Antibiotic agents were categorized into five groups based on antibiotic spectrum and ability to treat multidrug-resistant organisms (MDROs). Category one antibiotics are narrower-spectrum agents, and category five antibiotics are the broadest-spectrum antibiotics or associated with treating MDROs. Categories four and five were classified as broad-spectrum antibiotics. Hospital care units were categorized as intensive care, medical/surgical, pediatric, or miscellaneous.
Antibiotic use rates, expressed as days of therapy per 1,000 patient-days (DOT/1000PD), were calculated for each small community hospital and compared with rates in large community hospitals. Negative-binomial regression was used to relate antibiotic use.
The key findings of the study include:
• Total antibiotic use rates varied widely across the 15 small community hospitals and were similar to rates in four large community hospitals.
• The proportion of patient-days spent in the respective care unit types varied substantially within small community hospitals and had a large impact on facility-level antibiotic use rates.
• Broad-spectrum antibiotics accounted for 26% of use in small community hospitals, similar to the proportion in large community hospitals.
• Significant predictors of antibiotic use include case mix index, proportion of patient-days in specific care unit types, and season.
• Small community hospitals need to become a focus of antibiotic stewardship efforts.

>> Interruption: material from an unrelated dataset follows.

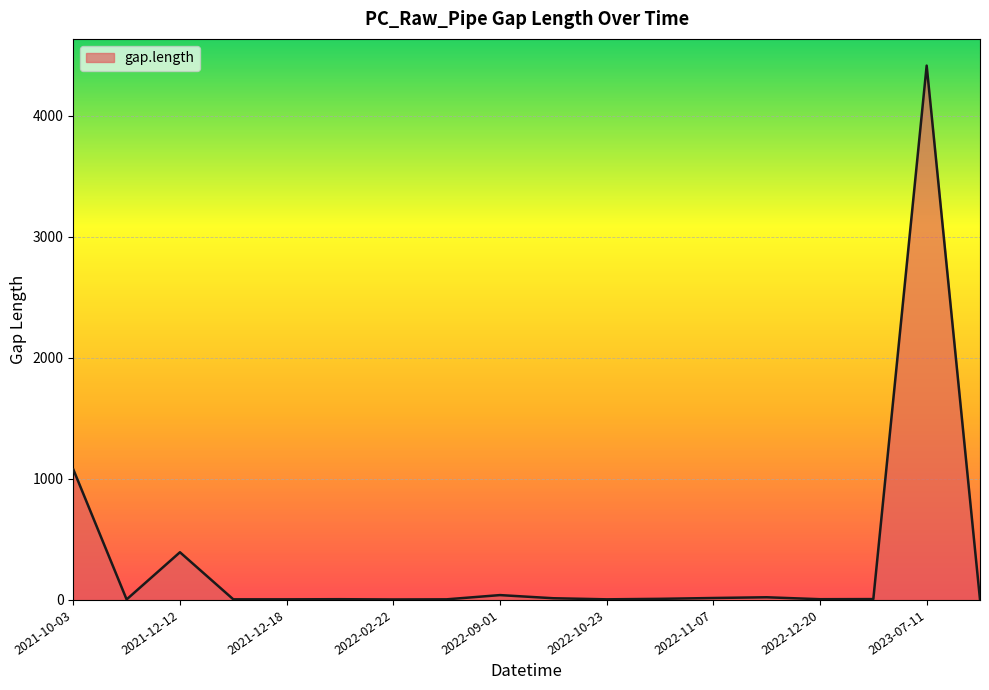

What is the maximum value shown in the chart?

4415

All hospitals in 2017 are required to have an antibiotic stewardship program in place according to Joint Commission guidelines. Small community hospitals in the United States face significant challenges meeting the national antibiotic stewardship requirements. These challenges include: limited access to infectious diseases physician and/or pharmacist leadership, limited information technology support, and lack of antibiotic guidance.
In order to holistically address the growing problem of antibiotic-resistant bacteria, the infectious disease community must respond to antibiotic use in ALL hospitals, not just the large academic medical facilities. Small hospitals are least likely to have stewardship programs even though antibiotic usage patterns are similar to larger facilities. We need to bring stewardship support to ALL hospitals, but the challenges come in knowing how to do that.
To address the challenges, researchers at Intermountain Healthcare are currently conducting a study to identify recommendations that will help build antibiotic stewardship programs for these facilities.
Eddie Stenehjem, MD, is an infectious disease physician and researcher at Intermountain Medical Center, Salt Lake City, the flagship facility for the Intermountain Healthcare system.